Data taken from a collection -
--------------------
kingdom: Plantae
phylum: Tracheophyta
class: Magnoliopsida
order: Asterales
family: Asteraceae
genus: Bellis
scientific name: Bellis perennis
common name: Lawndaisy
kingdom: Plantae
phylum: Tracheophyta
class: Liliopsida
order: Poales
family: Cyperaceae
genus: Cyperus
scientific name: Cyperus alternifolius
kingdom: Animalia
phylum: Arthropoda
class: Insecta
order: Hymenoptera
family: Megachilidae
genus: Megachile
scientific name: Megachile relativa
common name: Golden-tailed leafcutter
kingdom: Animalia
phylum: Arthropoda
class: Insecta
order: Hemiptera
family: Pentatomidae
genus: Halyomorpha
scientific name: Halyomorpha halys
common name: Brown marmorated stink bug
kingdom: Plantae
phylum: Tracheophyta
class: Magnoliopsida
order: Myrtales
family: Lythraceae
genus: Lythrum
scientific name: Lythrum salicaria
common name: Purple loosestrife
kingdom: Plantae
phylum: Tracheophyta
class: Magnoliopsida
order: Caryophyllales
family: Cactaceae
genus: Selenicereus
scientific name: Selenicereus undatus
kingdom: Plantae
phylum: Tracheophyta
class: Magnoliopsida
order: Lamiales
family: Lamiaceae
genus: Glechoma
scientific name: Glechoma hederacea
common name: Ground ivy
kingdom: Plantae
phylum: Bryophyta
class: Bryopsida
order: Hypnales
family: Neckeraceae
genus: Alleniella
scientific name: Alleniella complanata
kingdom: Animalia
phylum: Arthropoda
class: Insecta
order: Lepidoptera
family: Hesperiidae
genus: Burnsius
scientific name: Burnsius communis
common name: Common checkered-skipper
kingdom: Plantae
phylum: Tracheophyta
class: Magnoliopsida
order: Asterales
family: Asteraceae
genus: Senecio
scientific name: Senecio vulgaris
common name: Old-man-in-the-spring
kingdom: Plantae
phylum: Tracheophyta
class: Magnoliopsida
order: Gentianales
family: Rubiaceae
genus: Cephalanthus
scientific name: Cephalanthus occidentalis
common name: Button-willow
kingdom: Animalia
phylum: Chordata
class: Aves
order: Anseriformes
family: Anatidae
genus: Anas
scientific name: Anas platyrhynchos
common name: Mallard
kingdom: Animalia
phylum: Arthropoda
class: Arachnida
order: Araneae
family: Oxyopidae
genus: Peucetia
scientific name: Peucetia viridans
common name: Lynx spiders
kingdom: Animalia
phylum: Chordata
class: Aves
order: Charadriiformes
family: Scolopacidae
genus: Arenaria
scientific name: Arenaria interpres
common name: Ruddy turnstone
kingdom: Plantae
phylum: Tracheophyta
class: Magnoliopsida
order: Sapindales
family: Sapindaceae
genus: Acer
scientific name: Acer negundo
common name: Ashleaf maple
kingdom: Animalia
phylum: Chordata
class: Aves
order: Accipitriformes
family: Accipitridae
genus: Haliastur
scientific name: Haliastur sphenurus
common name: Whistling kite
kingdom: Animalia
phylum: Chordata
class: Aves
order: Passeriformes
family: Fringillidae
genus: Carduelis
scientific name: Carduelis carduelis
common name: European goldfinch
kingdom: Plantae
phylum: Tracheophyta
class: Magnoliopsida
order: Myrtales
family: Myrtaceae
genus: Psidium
--------------------
Required task -
Rewrite the lines starting at "family: Lamiaceae" and ending at "genus: Cephalanthus", substituting "division" for each "phylum" and leaving everything else untouched.

Exercise result -
family: Lamiaceae
genus: Glechoma
scientific name: Glechoma hederacea
common name: Ground ivy
kingdom: Plantae
division: Bryophyta
class: Bryopsida
order: Hypnales
family: Neckeraceae
genus: Alleniella
scientific name: Alleniella complanata
kingdom: Animalia
division: Arthropoda
class: Insecta
order: Lepidoptera
family: Hesperiidae
genus: Burnsius
scientific name: Burnsius communis
common name: Common checkered-skipper
kingdom: Plantae
division: Tracheophyta
class: Magnoliopsida
order: Asterales
family: Asteraceae
genus: Senecio
scientific name: Senecio vulgaris
common name: Old-man-in-the-spring
kingdom: Plantae
division: Tracheophyta
class: Magnoliopsida
order: Gentianales
family: Rubiaceae
genus: Cephalanthus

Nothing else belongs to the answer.